[Excerpts from a dataset]
※
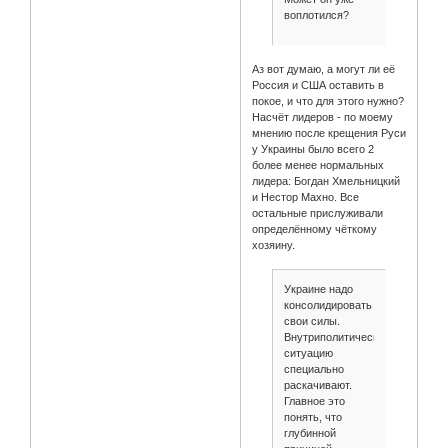
воплотился?
Аз вот думаю, а могут ли её
Россия и США оставить в
покое, и что для этого нужно?
Насчёт лидеров - по моему
мнению после крещения Руси
у Украины было всего 2
более менее нормальных
лидера: Богдан Хмельницкий
и Нестор Махно. Все
остальные прислуживали
определённому чёткому
хозяину.
Украине надо
консолидировать
свои силы.
Внутриполитическую
ситуацию
специально
раскачивают.
Главное это
понять, что
глубинной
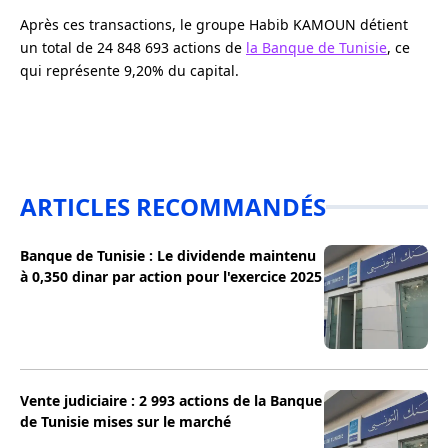
Après ces transactions, le groupe Habib KAMOUN détient
un total de 24 848 693 actions de
la Banque de Tunisie
, ce
qui représente 9,20% du capital.
ARTICLES RECOMMANDÉS
Banque de Tunisie : Le dividende maintenu
à 0,350 dinar par action pour l'exercice 2025
Vente judiciaire : 2 993 actions de la Banque
de Tunisie mises sur le marché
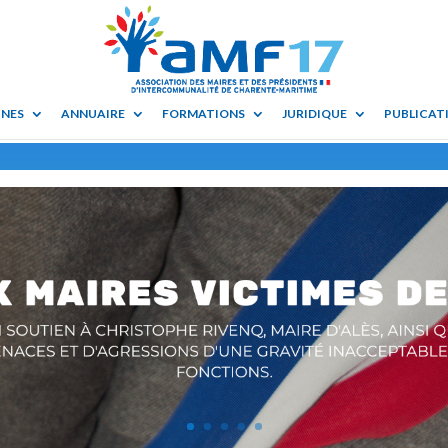
UNES
ANNUAIRE
FORMATIONS
JURIDIQUE
PUBLICATI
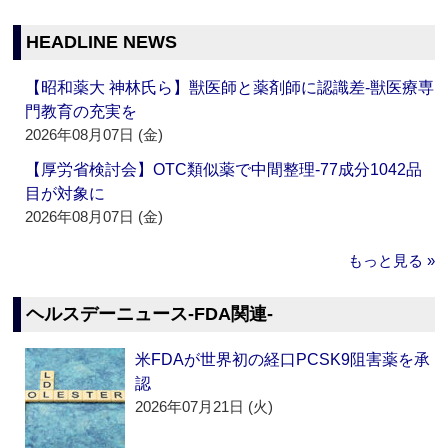
HEADLINE NEWS
【昭和薬大 神林氏ら】獣医師と薬剤師に認識差‐獣医療専
門教育の充実を
2026年08月07日 (金)
【厚労省検討会】OTC類似薬で中間整理‐77成分1042品
目が対象に
2026年08月07日 (金)
もっと見る »
ヘルスデーニュース‐FDA関連‐
米FDAが世界初の経口PCSK9阻害薬を承
認
2026年07月21日 (火)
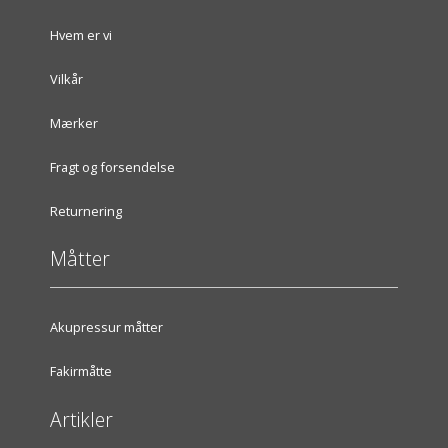
Hvem er vi
Vilkår
Mærker
Fragt og forsendelse
Returnering
Måtter
Akupressur måtter
Fakirmåtte
Artikler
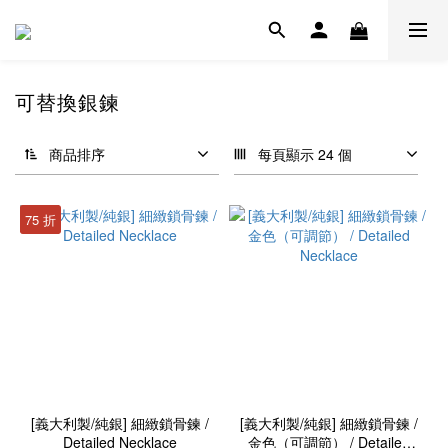
可替換銀鍊
商品排序
每頁顯示 24 個
75 折
[義大利製/純銀] 細緻鎖骨鍊 /
[義大利製/純銀] 細緻鎖骨鍊 /
Detailed Necklace
金色（可調節） / Detailed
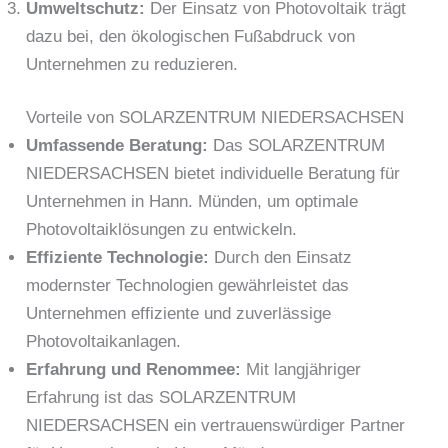
Umweltschutz:
Der Einsatz von Photovoltaik trägt
dazu bei, den ökologischen Fußabdruck von
Unternehmen zu reduzieren.
Vorteile von SOLARZENTRUM NIEDERSACHSEN
Umfassende Beratung:
Das SOLARZENTRUM
NIEDERSACHSEN bietet individuelle Beratung für
Unternehmen in Hann. Münden, um optimale
Photovoltaiklösungen zu entwickeln.
Effiziente Technologie:
Durch den Einsatz
modernster Technologien gewährleistet das
Unternehmen effiziente und zuverlässige
Photovoltaikanlagen.
Erfahrung und Renommee:
Mit langjähriger
Erfahrung ist das SOLARZENTRUM
NIEDERSACHSEN ein vertrauenswürdiger Partner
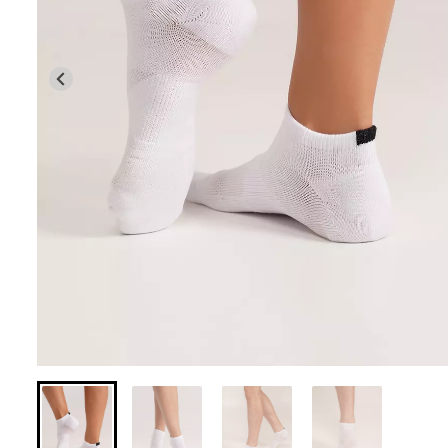
Бесшовная браз
Бесшовные леггинсы из
легкой коррекц
микрофибры LEGGINGS 02
BRASILIAN SH
(черный) Giulia
black (черный) Gi
552 грн.
789 грн.
258 грн.
369 грн.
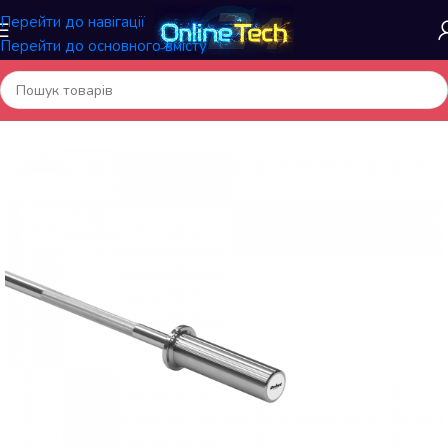
Перейти до навігації
Перейти до основного вмісту
Головна
/
Спортивні товари
/
Гирі, Штанги, Гантелі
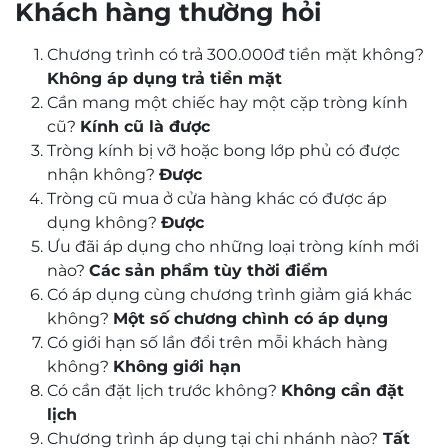
Khách hàng thường hỏi
Chương trình có trả 300.000đ tiền mặt không?
Không áp dụng trả tiền mặt
Cần mang một chiếc hay một cặp tròng kính
cũ?
Kính cũ là được
Tròng kính bị vỡ hoặc bong lớp phủ có được
nhận không?
Được
Tròng cũ mua ở cửa hàng khác có được áp
dụng không?
Được
Ưu đãi áp dụng cho những loại tròng kính mới
nào?
Các sản phẩm tùy thời điểm
Có áp dụng cùng chương trình giảm giá khác
không?
Một số chương chình có áp dụng
Có giới hạn số lần đổi trên mỗi khách hàng
không?
Không giới hạn
Có cần đặt lịch trước không?
Không cần đặt
lịch
Chương trình áp dụng tại chi nhánh nào?
Tất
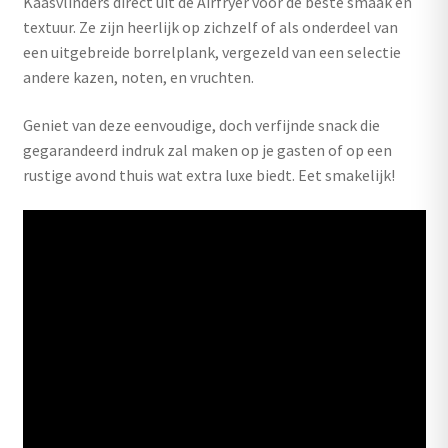
Kaasvlinders direct uit de Airfryer voor de beste smaak en
textuur. Ze zijn heerlijk op zichzelf of als onderdeel van
een uitgebreide borrelplank, vergezeld van een selectie
andere kazen, noten, en vruchten.
Geniet van deze eenvoudige, doch verfijnde snack die
gegarandeerd indruk zal maken op je gasten of op een
rustige avond thuis wat extra luxe biedt. Eet smakelijk!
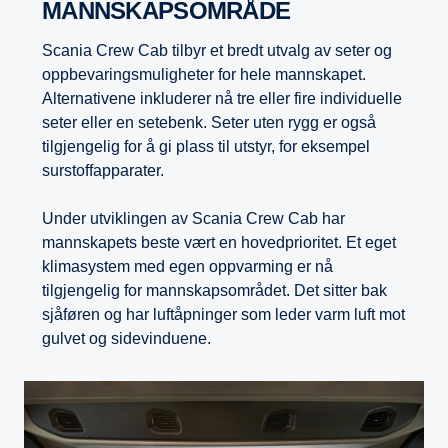
MANNSKAPSOMRÅDE
Scania Crew Cab tilbyr et bredt utvalg av seter og
oppbevaringsmuligheter for hele mannskapet.
Alternativene inkluderer nå tre eller fire individuelle
seter eller en setebenk. Seter uten rygg er også
tilgjengelig for å gi plass til utstyr, for eksempel
surstoffapparater.
Under utviklingen av Scania Crew Cab har
mannskapets beste vært en hovedprioritet. Et eget
klimasystem med egen oppvarming er nå
tilgjengelig for mannskapsområdet. Det sitter bak
sjåføren og har luftåpninger som leder varm luft mot
gulvet og sidevinduene.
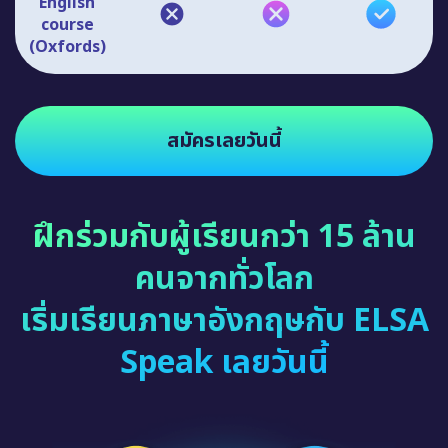
English
course
(Oxfords)
สมัครเลยวันนี้
ฝึกร่วมกับผู้เรียนกว่า 15 ล้าน
คนจากทั่วโลก
เริ่มเรียนภาษาอังกฤษกับ ELSA
Speak เลยวันนี้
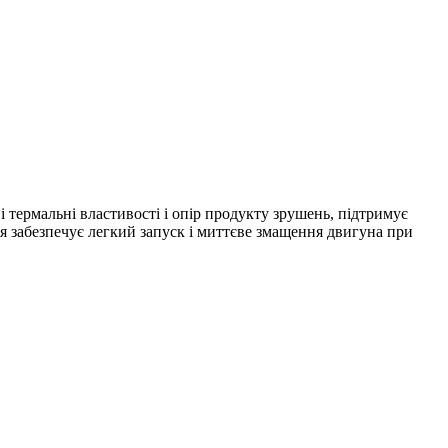
 термальні властивості і опір продукту зрушень, підтримує
ія забезпечує легкий запуск і миттєве змащення двигуна при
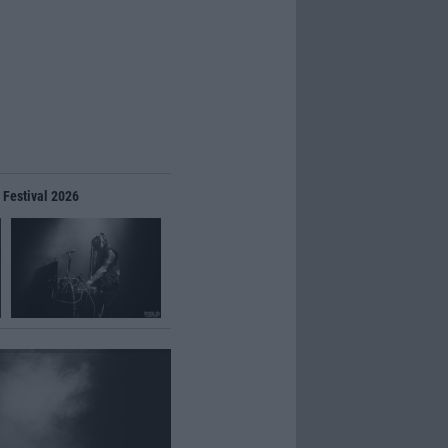
 Festival 2026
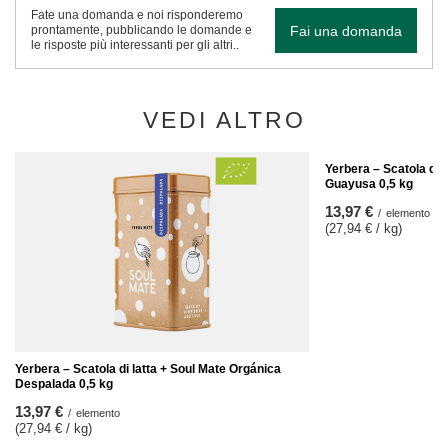
Fate una domanda e noi risponderemo
Fai una domanda
prontamente, pubblicando le domande e
le risposte più interessanti per gli altri..
VEDI ALTRO
Yerbera – Scatola di 
Guayusa 0,5 kg
13,97 €
/
elemento
(27,94 € / kg)
Yerbera – Scatola di latta + Soul Mate Orgánica
Despalada 0,5 kg
13,97 €
/
elemento
(27,94 € / kg)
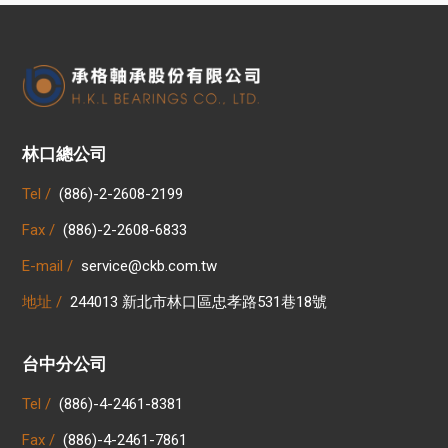
林口總公司
Tel /
(886)-2-2608-2199
Fax /
(886)-2-2608-6833
E-mail /
service@ckb.com.tw
地址 /
244013 新北市林口區忠孝路531巷18號
台中分公司
Tel /
(886)-4-2461-8381
Fax /
(886)-4-2461-7861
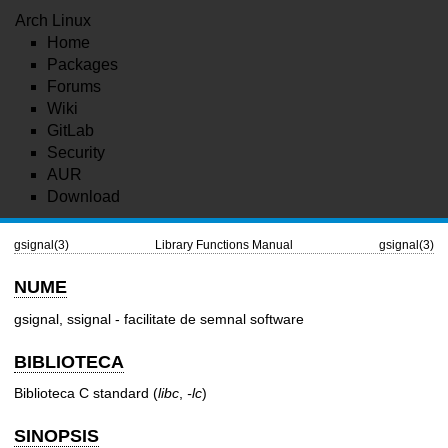
Arch Linux
Home
Packages
Forums
Wiki
GitLab
Security
AUR
Download
gsignal(3)
Library Functions Manual
gsignal(3)
NUME
gsignal, ssignal - facilitate de semnal software
BIBLIOTECA
Biblioteca C standard (
libc
,
-lc
)
SINOPSIS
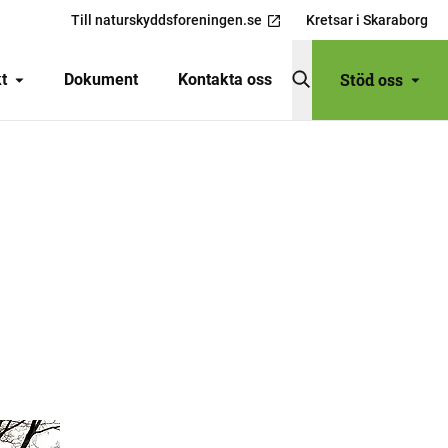
Till naturskyddsforeningen.se
Kretsar i Skaraborg
Stöd oss
t
Dokument
Kontakta oss
DELA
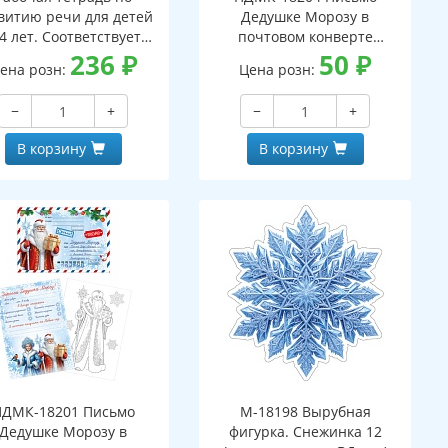
витию речи для детей
Дедушке Морозу в
4 лет. Соответствует
почтовом конверте
С ДО - 3-е изд. испр.
236
₽
(конверт, письмо с текстом
50
₽
ена розн:
Цена розн:
и раскраской на обороте,
вырубная фигурка)
−
+
−
+
В корзину
В корзину
ПДМК-18201 Письмо
М-18198 Вырубная
Дедушке Морозу в
фигурка. Снежинка 12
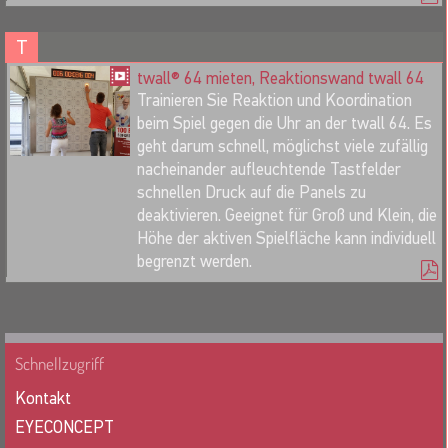
T
twall® 64 mieten, Reaktionswand twall 64
Trainieren Sie Reaktion und Koordination
beim Spiel gegen die Uhr an der twall 64. Es
geht darum schnell, möglichst viele zufällig
nacheinander aufleuchtende Tastfelder
schnellen Druck auf die Panels zu
deaktivieren. Geeignet für Groß und Klein, die
Höhe der aktiven Spielfläche kann individuell
begrenzt werden.
Schnellzugriff
Kontakt
EYECONCEPT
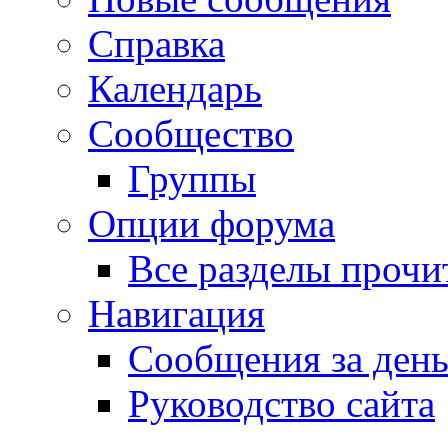
Справка
Календарь
Сообщество
Группы
Опции форума
Все разделы прочи
Навигация
Сообщения за ден
Руководство сайта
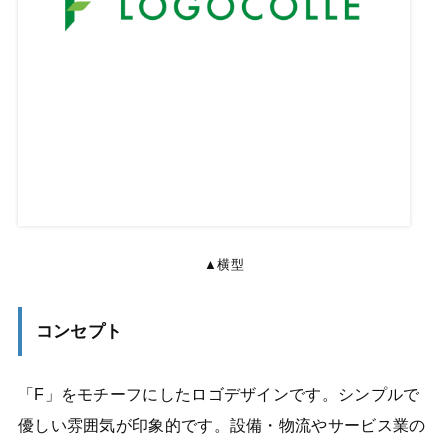
▲横型
コンセプト
「F」をモチーフにしたロゴデザインです。シンプルで
優しい雰囲気が印象的です。設備・物流やサービス業の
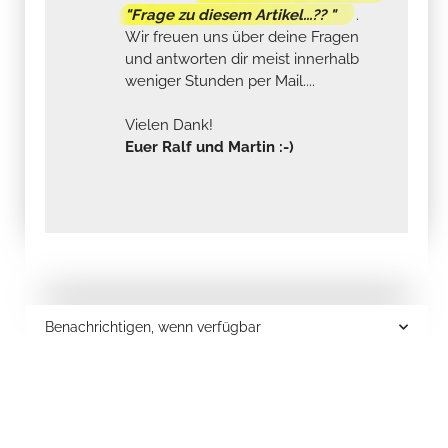
"Frage zu diesem Artikel...?? "
.
Wir freuen uns über deine Fragen
und antworten dir meist innerhalb
weniger Stunden per Mail....
Vielen Dank!
Euer Ralf und Martin :-)
Benachrichtigen, wenn verfügbar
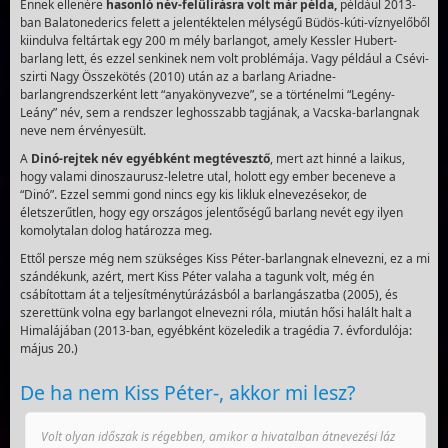
Ennek ellenére
hasonló név-felülírásra volt már példa,
például 2013-
ban Balatonederics felett a jelentéktelen mélységű Büdös-kúti-víznyelőből
kiindulva feltártak egy 200 m mély barlangot, amely Kessler Hubert-
barlang lett, és ezzel senkinek nem volt problémája. Vagy például a Csévi-
szirti Nagy Összekötés (2010) után az a barlang Ariadne-
barlangrendszerként lett “anyakönyvezve”, se a történelmi “Legény-
Leány” név, sem a rendszer leghosszabb tagjának, a Vacska-barlangnak
neve nem érvényesült.
A
Dinó-rejtek név egyébként megtévesztő
, mert azt hinné a laikus,
hogy valami dinoszaurusz-leletre utal, holott egy ember beceneve a
“Dinó”. Ezzel semmi gond nincs egy kis likluk elnevezésekor, de
életszerűtlen, hogy egy országos jelentőségű barlang nevét egy ilyen
komolytalan dolog határozza meg.
Ettől persze még nem szükséges Kiss Péter-barlangnak elnevezni, ez a mi
szándékunk, azért, mert Kiss Péter valaha a tagunk volt, még én
csábítottam át a teljesítménytúrázásból a barlangászatba (2005), és
szerettünk volna egy barlangot elnevezni róla, miután hősi halált halt a
Himalájában (2013-ban, egyébként közeledik a tragédia 7. évfordulója:
május 20.)
De ha nem Kiss Péter-, akkor mi lesz?
Volt olyan időszak is régebben, amikor a hivatalban átnevezési láz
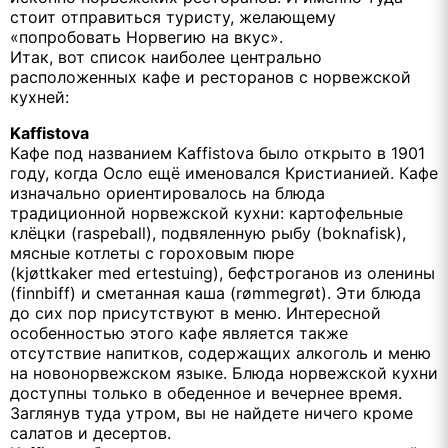
стоит отправиться туристу, желающему
«попробовать Норвегию на вкус».
Итак, вот список наиболее центрально
расположенных кафе и ресторанов с норвежской
кухней:
Kaffistova
Кафе под названием Kaffistova было открыто в 1901
году, когда Осло ещё именовался Кристианией. Кафе
изначально ориентировалось на блюда
традиционной норвежской кухни: картофельные
клёцки (raspeball), подвяленную рыбу (boknafisk),
мясные котлеты с гороховым пюре
(kjøttkaker med ertestuing), бефстроганов из оленины
(finnbiff) и сметанная каша (rømmegrøt). Эти блюда
до сих пор присутствуют в меню. Интересной
особенностью этого кафе является также
отсутствие напитков, содержащих алкоголь и меню
на новонорвежском языке. Блюда норвежской кухни
доступны только в обеденное и вечернее время.
Заглянув туда утром, вы не найдете ничего кроме
салатов и десертов.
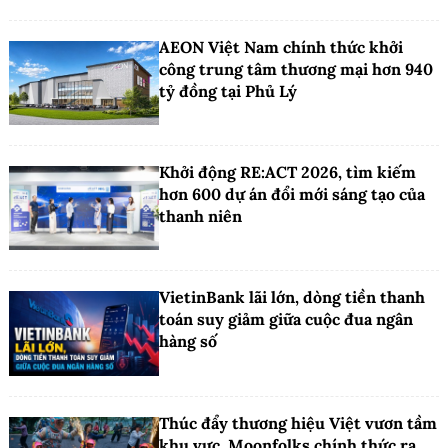
AEON Việt Nam chính thức khởi
công trung tâm thương mại hơn 940
tỷ đồng tại Phủ Lý
Khởi động RE:ACT 2026, tìm kiếm
hơn 600 dự án đổi mới sáng tạo của
thanh niên
VietinBank lãi lớn, dòng tiền thanh
toán suy giảm giữa cuộc đua ngân
hàng số
Thúc đẩy thương hiệu Việt vươn tầm
khu vực, Moonfolks chính thức ra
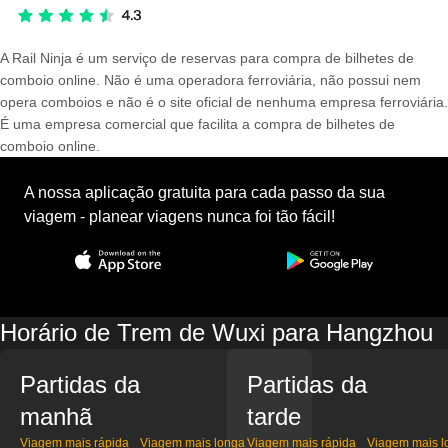
A Rail Ninja é um serviço de reservas para compra de bilhetes de
comboio online. Não é uma operadora ferroviária, não possui nem
opera comboios e não é o site oficial de nenhuma empresa ferroviária.
É uma empresa comercial que facilita a compra de bilhetes de
comboio online.
A nossa aplicação gratuita para cada passo da sua
viagem - planear viagens nunca foi tão fácil!
Horário de Trem de Wuxi para Hangzhou
Partidas da
Partidas da
manhã
tarde
Viagem mais rápida
Viagem mais longa
Viagem mais rápida
Viagem mais l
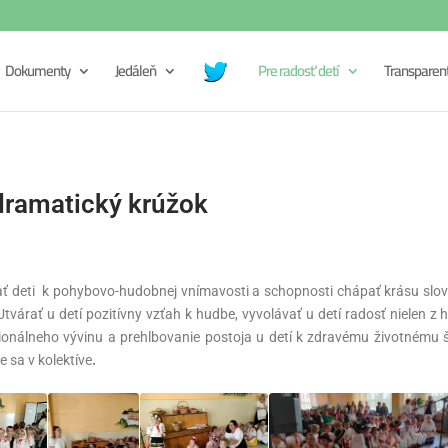
Dokumenty
Jedáleň
Pre radosť detí
Transparen
dramatický krúžok
ť deti k pohybovo-hudobnej vnímavosti a schopnosti chápať krásu slove
árať u detí pozitívny vzťah k hudbe, vyvolávať u detí radosť nielen z h
nálneho vývinu a prehlbovanie postoja u detí k zdravému životnému š
e sa v kolektíve
.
※
- [TASK] Rewrite the rows as a numbered list, starting at the beginning of the rows and ending with the line that contains "金色（可調節） / Detailed". Skip blank lines and leave the pictures out of the answer.

- [YOUR RESPONSE]
1. воплотился?
2. Аз вот думаю, а могут ли её
3. Россия и США оставить в
4. покое, и что для этого нужно?
5. Насчёт лидеров - по моему
6. мнению после крещения Руси
7. у Украины было всего 2
8. более менее нормальных
9. лидера: Богдан Хмельницкий
10. и Нестор Махно. Все
11. остальные прислуживали
12. определённому чёткому
13. хозяину.
14. Украине надо
15. консолидировать
16. свои силы.
17. Внутриполитическую
18. ситуацию
19. специально
20. раскачивают.
21. Главное это
22. понять, что
23. глубинной
24. Après ces transactions, le groupe Habib KAMOUN détient
25. un total de 24 848 693 actions de
26. la Banque de Tunisie
27. , ce
28. qui représente 9,20% du capital.
29. ARTICLES RECOMMANDÉS
30. Banque de Tunisie : Le dividende maintenu
31. à 0,350 dinar par action pour l'exercice 2025
32. Vente judiciaire : 2 993 actions de la Banque
33. de Tunisie mises sur le marché
34. UNES
35. ANNUAIRE
36. FORMATIONS
37. JURIDIQUE
38. PUBLICATI
39. HEADLINE NEWS
40. 【昭和薬大 神林氏ら】獣医師と薬剤師に認識差‐獣医療専
41. 門教育の充実を
42. 2026年08月07日 (金)
43. 【厚労省検討会】OTC類似薬で中間整理‐77成分1042品
44. 目が対象に
45. 2026年08月07日 (金)
46. もっと見る »
47. ヘルスデーニュース‐FDA関連‐
48. 米FDAが世界初の経口PCSK9阻害薬を承
49. 認
50. 2026年07月21日 (火)
51. Hvem er vi
52. Vilkår
53. Mærker
54. Fragt og forsendelse
55. Returnering
56. Måtter
57. Akupressur måtter
58. Fakirmåtte
59. Artikler
60. 可替換銀鍊
61. 商品排序
62. 每頁顯示 24 個
63. 75 折
64. [義大利製/純銀] 細緻鎖骨鍊 /
65. [義大利製/純銀] 細緻鎖骨鍊 /
66. Detailed Necklace
67. 金色（可調節） / Detailed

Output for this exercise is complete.